Osteogenic differentiation: a universal cell program of heterogeneous mesenchymal cells or a similar extracellular matrix mineralizing phenotype?

Despite the popularity of mesenchymal stem cells (MSCs), many fundamental aspects of their physiology still have not been understood. The information accumulated to date argues that MSCs from different sources vary in their differentiation potential and, probably, in molecular mechanisms of trilineage differentiation. Therefore, this review consists of two parts. Firstly, we focus on the data on inter- and intra-source variation of MSCs. We discuss in detail MSC variation at the single-cell level and direct omics comparison of MSCs from four main tissue sources: bone marrow, adipose tissue, umbilical cord and tooth. MSCs from all tissues represent heterogeneous populations in vivo with sub-populational structures reflecting their functional role in the tissue. After in vitro cultivation MSCs lose their natural heterogeneity, but obtain a new one, which might be regarded as a cultivation artifact. Nevertheless, MSCs from various sources still keep their functional differences after in vitro cultivation. In the second part of the review, we discuss how these differences influence molecular mechanisms of osteogenic differentiation. We highlight at least one subtype of mesenchymal cells differentiation with matrix mineralization — odontoblastic differentiation.

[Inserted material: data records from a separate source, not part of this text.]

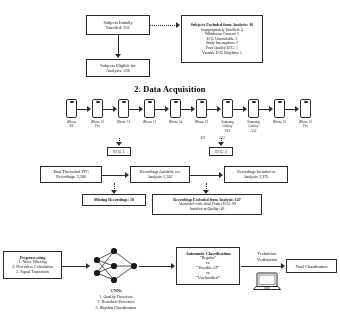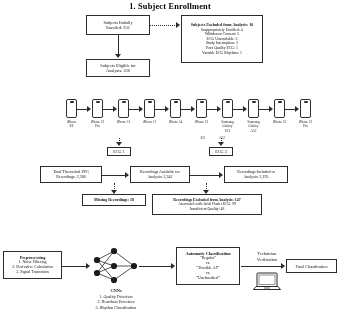"1. Subject Enrollment" div.sec-title { html: <div>1. Subject Enrollment</div> -> none }
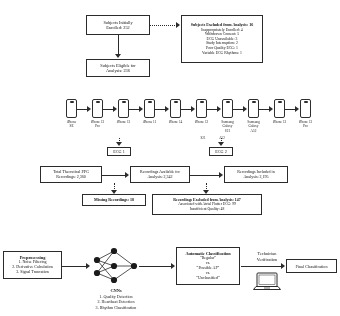"2. Data Acquisition" div.sec-title { html: none -> <div>2. Data Acquisition</div> }
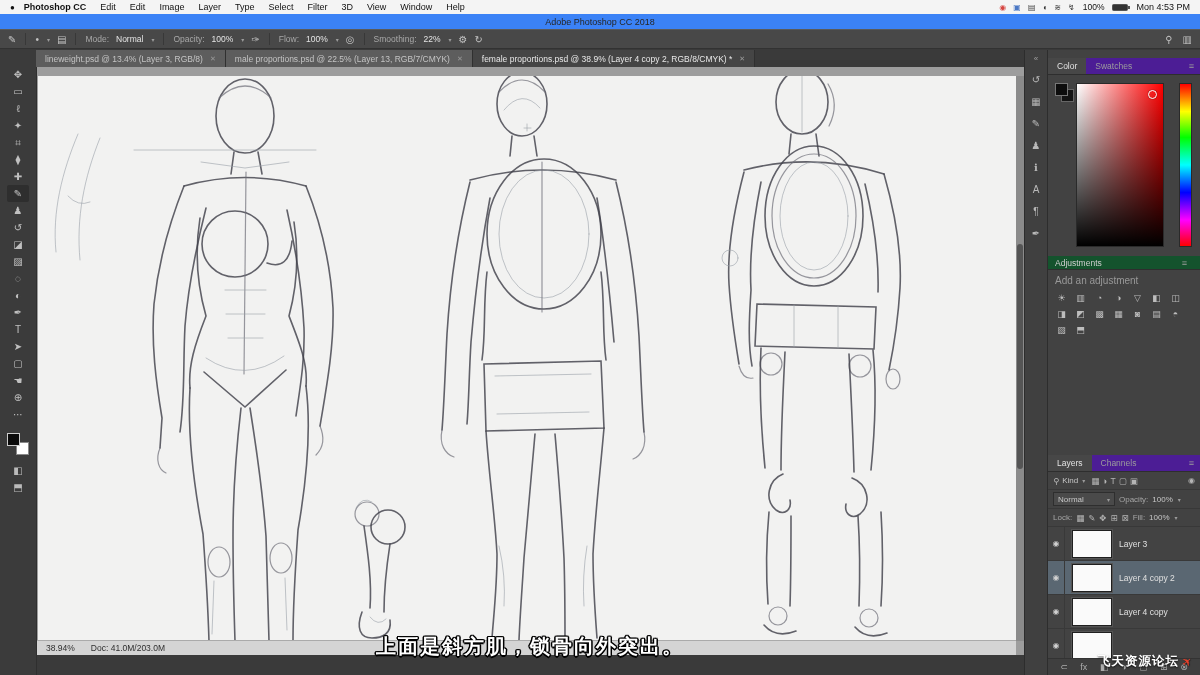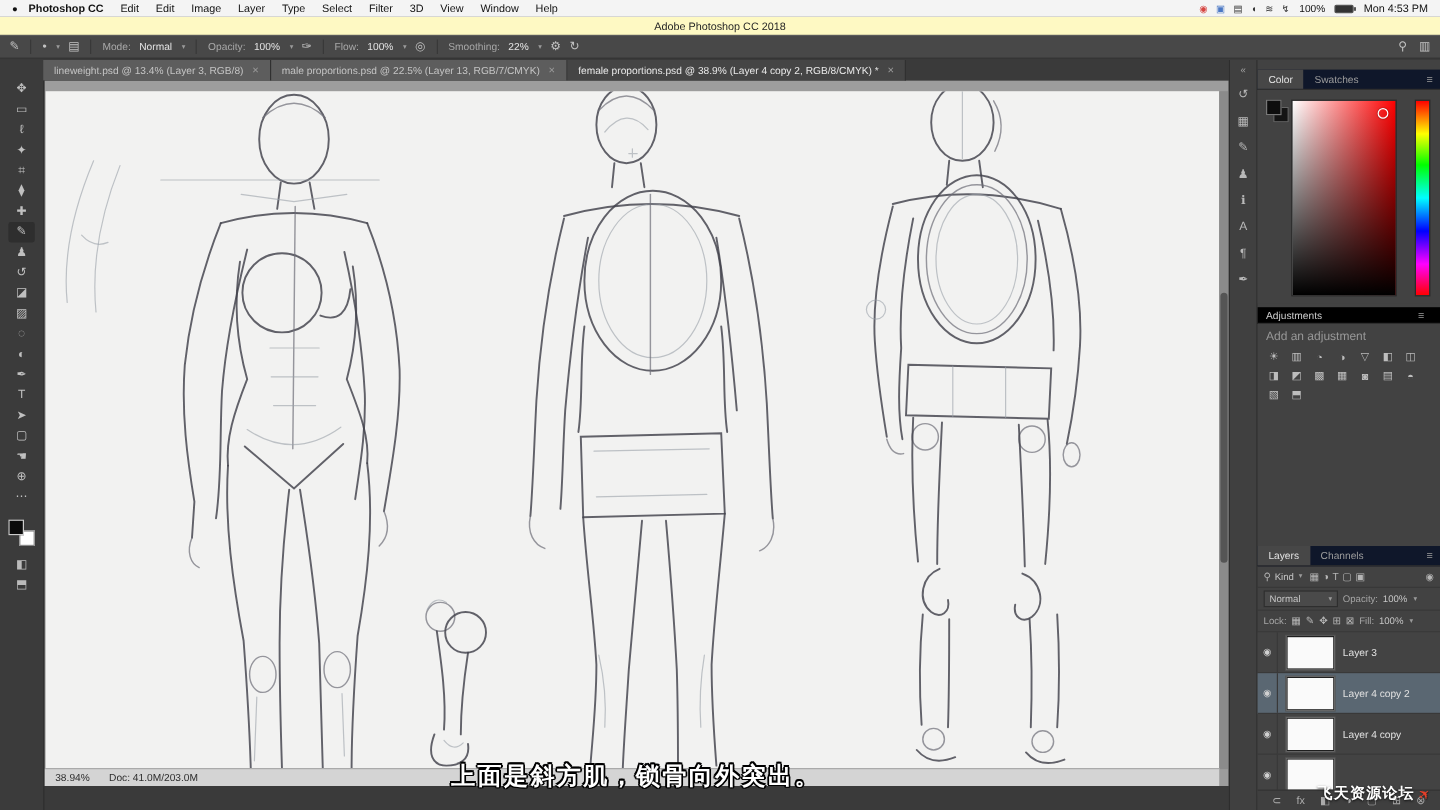"Adobe Photoshop CC 2018" .titlebar { background: #fef9c3 -> #3b82f6 }
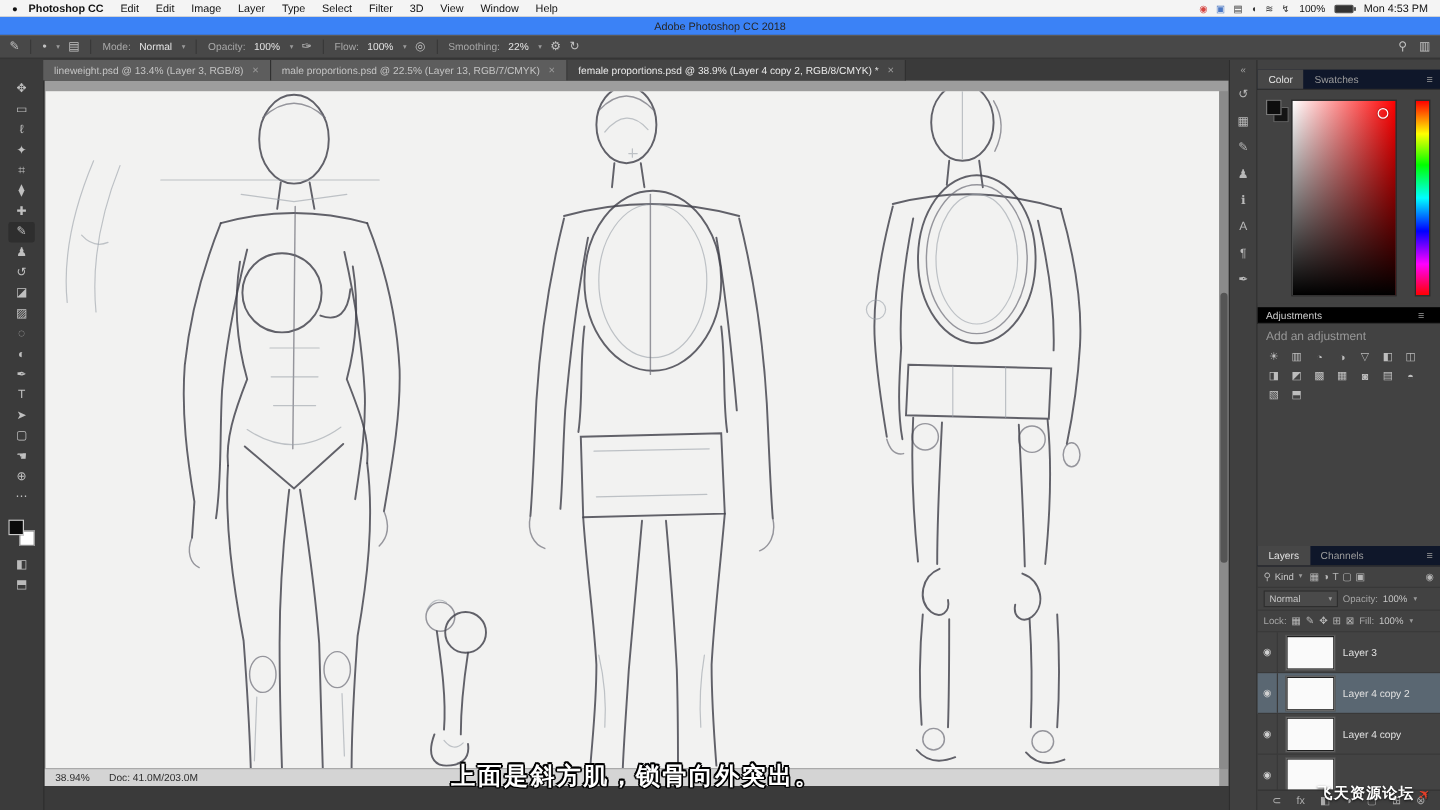"Color" .phead { background: #0f172a -> #4c1d95 }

We also discuss differences in molecular mechanisms of pathological heterotopic osteogenic differentiation of valve interstitial and tumor cells, but these assumptions need additional empirical confirmation. Finally, we observe differences in osteogenic differentiation molecular mechanisms of several MSC types and argue that this differentiation might be influenced by the cell context. Nevertheless, bone marrow and adipose MSCs seem to undergo osteogenic differentiation similarly, by the same mechanisms.